--- START ---

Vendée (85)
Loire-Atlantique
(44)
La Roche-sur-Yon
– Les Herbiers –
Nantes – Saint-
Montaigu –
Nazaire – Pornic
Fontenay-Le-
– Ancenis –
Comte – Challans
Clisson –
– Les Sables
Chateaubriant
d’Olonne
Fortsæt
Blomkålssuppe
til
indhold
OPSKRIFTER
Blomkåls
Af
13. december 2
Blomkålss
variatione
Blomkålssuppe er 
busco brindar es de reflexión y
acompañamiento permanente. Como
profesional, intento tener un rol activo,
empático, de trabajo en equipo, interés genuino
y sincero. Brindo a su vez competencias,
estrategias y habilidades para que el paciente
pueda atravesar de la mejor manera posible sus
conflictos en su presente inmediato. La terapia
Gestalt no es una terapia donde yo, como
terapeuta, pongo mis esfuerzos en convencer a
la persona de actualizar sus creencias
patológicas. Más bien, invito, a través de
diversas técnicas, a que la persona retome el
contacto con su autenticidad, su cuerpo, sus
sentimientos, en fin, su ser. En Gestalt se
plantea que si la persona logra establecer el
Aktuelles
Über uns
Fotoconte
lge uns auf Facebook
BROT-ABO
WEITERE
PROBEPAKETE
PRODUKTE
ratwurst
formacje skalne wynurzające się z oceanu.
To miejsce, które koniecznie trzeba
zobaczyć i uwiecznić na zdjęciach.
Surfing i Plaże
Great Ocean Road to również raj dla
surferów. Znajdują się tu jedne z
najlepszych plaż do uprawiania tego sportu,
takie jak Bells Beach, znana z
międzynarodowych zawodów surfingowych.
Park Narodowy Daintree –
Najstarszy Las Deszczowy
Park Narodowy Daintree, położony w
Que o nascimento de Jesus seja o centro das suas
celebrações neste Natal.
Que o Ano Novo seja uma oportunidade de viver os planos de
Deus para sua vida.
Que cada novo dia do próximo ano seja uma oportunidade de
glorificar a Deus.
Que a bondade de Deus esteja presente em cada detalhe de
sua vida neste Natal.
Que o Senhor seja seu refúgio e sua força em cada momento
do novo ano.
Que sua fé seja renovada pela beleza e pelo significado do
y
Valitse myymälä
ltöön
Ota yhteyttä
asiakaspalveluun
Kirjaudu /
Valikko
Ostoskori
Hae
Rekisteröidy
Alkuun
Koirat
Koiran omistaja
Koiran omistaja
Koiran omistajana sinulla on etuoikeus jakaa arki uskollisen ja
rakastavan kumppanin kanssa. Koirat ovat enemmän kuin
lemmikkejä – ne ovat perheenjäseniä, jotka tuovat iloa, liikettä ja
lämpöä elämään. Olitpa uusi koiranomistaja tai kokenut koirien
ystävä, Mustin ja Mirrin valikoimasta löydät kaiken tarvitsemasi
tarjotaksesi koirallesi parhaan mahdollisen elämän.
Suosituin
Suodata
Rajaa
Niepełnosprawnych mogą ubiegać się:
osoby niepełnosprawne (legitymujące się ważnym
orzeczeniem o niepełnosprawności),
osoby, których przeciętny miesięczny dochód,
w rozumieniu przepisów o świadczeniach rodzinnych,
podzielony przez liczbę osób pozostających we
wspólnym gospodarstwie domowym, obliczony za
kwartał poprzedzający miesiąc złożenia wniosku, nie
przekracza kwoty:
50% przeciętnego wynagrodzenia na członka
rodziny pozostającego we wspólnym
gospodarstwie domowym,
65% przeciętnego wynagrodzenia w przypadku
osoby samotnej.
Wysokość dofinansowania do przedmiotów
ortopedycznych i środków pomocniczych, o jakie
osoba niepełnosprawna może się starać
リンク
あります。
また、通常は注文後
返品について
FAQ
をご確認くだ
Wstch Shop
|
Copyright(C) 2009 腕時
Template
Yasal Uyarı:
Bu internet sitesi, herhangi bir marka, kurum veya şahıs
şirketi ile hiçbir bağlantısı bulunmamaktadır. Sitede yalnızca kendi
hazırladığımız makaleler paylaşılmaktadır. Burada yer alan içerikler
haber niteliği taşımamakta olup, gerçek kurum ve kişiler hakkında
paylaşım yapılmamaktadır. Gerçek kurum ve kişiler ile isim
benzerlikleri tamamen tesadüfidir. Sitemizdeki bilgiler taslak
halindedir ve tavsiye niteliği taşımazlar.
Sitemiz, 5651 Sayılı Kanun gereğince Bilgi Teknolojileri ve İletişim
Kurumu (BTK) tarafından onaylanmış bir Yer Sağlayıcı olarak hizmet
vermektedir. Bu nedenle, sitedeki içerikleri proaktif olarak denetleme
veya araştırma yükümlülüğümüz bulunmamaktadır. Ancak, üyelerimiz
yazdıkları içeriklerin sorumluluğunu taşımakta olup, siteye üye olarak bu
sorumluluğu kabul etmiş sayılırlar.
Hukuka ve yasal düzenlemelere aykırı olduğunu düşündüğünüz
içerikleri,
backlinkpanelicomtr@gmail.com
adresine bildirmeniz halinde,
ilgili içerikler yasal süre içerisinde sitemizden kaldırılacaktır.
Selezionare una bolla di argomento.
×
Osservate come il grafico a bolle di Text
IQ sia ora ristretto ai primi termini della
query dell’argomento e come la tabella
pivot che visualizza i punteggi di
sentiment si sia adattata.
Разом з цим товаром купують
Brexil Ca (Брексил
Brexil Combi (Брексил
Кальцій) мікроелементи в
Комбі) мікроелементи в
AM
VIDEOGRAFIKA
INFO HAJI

--- END ---

## [TASK]
Collect each line from the entries above that contains the string "ovat". Matches must have the same upper and lower case.

## [RESPONSE TO THIS TASK]
rakastavan kumppanin kanssa. Koirat ovat enemmän kuin
lemmikkejä – ne ovat perheenjäseniä, jotka tuovat iloa, liikettä ja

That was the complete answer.